On Tuesday, a federal judge in Virginia took the reins from the jury in a case that was spun from the Special Counsel’s ‘investigation.’
What this might mean for General Flynn is anyone’s guess.
Rafiekian, who served as vice chairman of Flynn Intel Group, was convicted July 23 of illegally lobbying on behalf of the Turkish government and conspiring to violate the Foreign Agents Registration Act (FARA).
But Judge Anthony Trenga reversed the jury decision in a 39-page ruling, saying the government’s evidence against Rafiekian “was insufficient as a matter of law” to justify conviction on either count.
He also ruled that Rafiekian would face a new trial if the government successfully appeals the acquittal.
The decision is the latest in a series of setbacks against the Justice Department in cases spun off from the special counsel’s probe.
A jury in Washington, D.C., acquitted former White House counsel Greg Craig in August on charges that he acted as an unregistered agent of Ukraine on a project involving former Trump campaign chairman Paul Manafort.
Both the Rafiekian and Craig cases stemmed from investigations that began with the special counsel.
In August 2016, Turkish businessman Ekim Alptekin hired Flynn Intel Group, or FIG, through a shell company he registered in the Netherlands.
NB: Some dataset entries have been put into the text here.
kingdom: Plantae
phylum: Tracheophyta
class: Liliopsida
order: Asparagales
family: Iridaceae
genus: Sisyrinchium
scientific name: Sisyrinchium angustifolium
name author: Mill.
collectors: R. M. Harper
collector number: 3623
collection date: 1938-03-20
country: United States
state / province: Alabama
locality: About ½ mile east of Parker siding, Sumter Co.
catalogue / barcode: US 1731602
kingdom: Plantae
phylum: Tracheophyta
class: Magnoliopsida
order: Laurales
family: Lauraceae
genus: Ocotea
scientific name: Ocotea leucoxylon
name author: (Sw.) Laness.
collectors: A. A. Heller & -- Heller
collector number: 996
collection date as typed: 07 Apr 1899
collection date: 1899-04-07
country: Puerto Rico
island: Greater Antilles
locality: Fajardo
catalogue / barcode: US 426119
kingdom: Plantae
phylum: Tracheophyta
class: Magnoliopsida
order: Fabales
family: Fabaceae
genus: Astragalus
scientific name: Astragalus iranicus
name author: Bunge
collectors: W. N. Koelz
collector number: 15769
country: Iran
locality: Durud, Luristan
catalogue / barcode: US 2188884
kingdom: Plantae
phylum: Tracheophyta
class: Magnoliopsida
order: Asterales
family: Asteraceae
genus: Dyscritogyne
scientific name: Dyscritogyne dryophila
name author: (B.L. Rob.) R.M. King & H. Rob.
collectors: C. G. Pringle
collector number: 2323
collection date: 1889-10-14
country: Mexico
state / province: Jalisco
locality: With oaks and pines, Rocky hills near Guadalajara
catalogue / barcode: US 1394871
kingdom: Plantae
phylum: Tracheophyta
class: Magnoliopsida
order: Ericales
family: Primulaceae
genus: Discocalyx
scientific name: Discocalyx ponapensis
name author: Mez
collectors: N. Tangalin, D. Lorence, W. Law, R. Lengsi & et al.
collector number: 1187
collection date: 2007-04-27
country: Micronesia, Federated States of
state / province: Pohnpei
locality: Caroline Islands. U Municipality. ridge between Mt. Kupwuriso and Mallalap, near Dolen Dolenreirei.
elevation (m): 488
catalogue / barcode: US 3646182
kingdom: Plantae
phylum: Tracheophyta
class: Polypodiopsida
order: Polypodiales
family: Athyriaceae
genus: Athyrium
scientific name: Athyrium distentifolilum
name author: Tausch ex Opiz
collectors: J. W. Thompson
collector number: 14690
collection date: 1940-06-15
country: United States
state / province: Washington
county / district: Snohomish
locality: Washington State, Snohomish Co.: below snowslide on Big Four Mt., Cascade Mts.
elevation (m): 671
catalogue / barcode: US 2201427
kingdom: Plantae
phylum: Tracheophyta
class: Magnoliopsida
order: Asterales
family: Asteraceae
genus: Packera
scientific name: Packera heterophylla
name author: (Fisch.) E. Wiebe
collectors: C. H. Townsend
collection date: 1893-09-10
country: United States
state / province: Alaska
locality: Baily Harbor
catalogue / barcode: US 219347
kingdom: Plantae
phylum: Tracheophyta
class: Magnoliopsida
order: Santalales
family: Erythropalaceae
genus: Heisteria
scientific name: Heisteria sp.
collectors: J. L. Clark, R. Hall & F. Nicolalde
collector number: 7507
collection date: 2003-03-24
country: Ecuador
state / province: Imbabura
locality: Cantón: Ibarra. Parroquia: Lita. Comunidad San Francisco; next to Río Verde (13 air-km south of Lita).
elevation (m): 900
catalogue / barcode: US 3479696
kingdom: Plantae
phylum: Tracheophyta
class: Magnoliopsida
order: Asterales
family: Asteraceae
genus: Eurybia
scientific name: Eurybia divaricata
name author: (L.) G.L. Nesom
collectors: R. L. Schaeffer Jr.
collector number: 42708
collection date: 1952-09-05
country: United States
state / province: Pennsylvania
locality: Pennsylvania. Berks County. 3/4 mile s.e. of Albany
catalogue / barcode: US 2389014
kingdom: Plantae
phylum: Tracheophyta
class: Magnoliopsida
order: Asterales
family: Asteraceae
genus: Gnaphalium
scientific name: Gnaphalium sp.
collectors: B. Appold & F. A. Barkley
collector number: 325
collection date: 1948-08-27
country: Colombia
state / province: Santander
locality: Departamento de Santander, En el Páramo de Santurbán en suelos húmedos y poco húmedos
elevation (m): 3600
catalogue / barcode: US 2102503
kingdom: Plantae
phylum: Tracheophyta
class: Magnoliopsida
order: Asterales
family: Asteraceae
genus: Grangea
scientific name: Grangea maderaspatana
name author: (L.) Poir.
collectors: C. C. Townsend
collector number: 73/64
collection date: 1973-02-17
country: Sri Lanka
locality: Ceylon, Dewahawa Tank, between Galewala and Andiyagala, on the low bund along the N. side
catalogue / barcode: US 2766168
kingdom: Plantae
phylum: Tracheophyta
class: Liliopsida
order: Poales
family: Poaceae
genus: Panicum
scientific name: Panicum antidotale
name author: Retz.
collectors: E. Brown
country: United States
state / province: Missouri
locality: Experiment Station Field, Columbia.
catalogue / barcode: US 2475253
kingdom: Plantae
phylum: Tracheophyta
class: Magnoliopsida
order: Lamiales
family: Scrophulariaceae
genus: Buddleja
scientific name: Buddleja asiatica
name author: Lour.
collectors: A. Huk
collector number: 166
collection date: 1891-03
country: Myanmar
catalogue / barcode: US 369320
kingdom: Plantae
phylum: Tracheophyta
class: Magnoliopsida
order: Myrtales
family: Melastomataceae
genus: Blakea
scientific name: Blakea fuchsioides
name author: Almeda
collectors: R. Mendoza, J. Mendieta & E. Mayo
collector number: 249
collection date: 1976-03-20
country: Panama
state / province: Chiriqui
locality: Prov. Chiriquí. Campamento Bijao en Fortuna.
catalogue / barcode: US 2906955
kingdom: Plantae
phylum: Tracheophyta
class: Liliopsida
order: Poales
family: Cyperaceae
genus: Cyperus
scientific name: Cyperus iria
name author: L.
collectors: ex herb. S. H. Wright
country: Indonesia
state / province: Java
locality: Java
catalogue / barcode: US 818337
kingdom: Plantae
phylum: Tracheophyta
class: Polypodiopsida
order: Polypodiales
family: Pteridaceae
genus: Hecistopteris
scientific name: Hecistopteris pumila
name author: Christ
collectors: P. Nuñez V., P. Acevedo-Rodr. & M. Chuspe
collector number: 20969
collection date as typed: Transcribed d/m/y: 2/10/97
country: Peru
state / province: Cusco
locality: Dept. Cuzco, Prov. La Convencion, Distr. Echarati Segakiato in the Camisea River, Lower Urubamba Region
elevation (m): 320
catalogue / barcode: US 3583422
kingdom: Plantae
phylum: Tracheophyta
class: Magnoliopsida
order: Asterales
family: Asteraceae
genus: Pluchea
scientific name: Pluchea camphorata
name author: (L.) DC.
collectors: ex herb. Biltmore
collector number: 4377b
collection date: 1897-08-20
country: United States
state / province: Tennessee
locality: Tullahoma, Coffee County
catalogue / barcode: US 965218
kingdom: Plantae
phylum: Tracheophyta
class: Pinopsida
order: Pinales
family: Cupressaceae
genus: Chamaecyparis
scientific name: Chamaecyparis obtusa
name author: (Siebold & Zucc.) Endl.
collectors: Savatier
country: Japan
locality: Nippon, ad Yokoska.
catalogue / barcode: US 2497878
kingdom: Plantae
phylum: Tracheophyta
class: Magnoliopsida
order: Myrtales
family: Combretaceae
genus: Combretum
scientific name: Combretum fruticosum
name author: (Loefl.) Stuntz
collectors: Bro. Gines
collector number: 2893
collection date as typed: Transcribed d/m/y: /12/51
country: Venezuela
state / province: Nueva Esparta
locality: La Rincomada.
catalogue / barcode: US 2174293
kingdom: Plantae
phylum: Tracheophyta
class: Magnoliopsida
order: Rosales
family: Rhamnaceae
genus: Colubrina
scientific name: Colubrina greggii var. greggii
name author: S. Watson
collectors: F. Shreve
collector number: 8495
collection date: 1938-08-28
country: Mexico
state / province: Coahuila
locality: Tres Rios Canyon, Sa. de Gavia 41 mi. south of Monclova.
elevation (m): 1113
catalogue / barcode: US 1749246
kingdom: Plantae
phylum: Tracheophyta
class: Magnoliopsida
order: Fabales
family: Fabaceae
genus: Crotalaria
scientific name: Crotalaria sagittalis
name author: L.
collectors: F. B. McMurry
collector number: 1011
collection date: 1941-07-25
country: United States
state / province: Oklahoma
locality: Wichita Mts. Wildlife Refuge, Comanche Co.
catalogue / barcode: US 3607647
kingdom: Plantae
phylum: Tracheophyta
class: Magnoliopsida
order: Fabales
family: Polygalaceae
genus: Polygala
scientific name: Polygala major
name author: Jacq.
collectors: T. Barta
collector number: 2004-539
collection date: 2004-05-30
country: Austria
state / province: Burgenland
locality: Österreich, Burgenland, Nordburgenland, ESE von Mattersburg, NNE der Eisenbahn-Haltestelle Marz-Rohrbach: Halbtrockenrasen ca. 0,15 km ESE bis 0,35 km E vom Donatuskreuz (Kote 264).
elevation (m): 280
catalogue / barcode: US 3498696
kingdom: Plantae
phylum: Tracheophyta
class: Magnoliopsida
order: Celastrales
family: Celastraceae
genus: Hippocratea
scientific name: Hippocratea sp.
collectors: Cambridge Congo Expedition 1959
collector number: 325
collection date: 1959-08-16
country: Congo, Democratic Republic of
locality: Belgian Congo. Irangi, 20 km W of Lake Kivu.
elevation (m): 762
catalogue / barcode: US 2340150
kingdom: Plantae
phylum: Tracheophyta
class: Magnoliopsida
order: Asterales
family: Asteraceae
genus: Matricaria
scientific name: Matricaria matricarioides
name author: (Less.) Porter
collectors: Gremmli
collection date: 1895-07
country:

The two sides signed a $600,000 contract to investigate Fethullah Gulen, a Turkish cleric living in exile in the U.S.
Prosecutors alleged Rafiekian and Alptekin hid the Turkish government’s links to the project by routing the contract through Alptekin’s firm. Prosecutors presented evidence allegedly showing Alptekin told Rafiekian and Flynn that high-level Turkish government officials had given approval to the Gulen project. Alptekin also set up a meeting between the FIG executives and two Turkish government ministers in New York City on Sept. 19, 2016.
The Daily Caller News Foundation first exposed FIG’s link to Alptekin after Flynn published an op-ed at The Hill on Nov. 8, 2016, calling for Gulen’s extradition. The Justice Department soon after opened an investigation into whether FIG should have registered as a foreign agent of Turkey.
Trenga indicated at Rafiekian’s trial that he found the government’s evidence lacking. At one point, he considered tossing the case, but decided to allow it to go forward.
“There are very substantial issues as to the sufficiency of the evidence,” Trenga said at trial July 18. “It’s all very, very circumstantial. Much of it is very speculative.”
His decision Tuesday following a hearing Sept. 12 in which Rafiekian’s lawyers made an appeal for acquittal.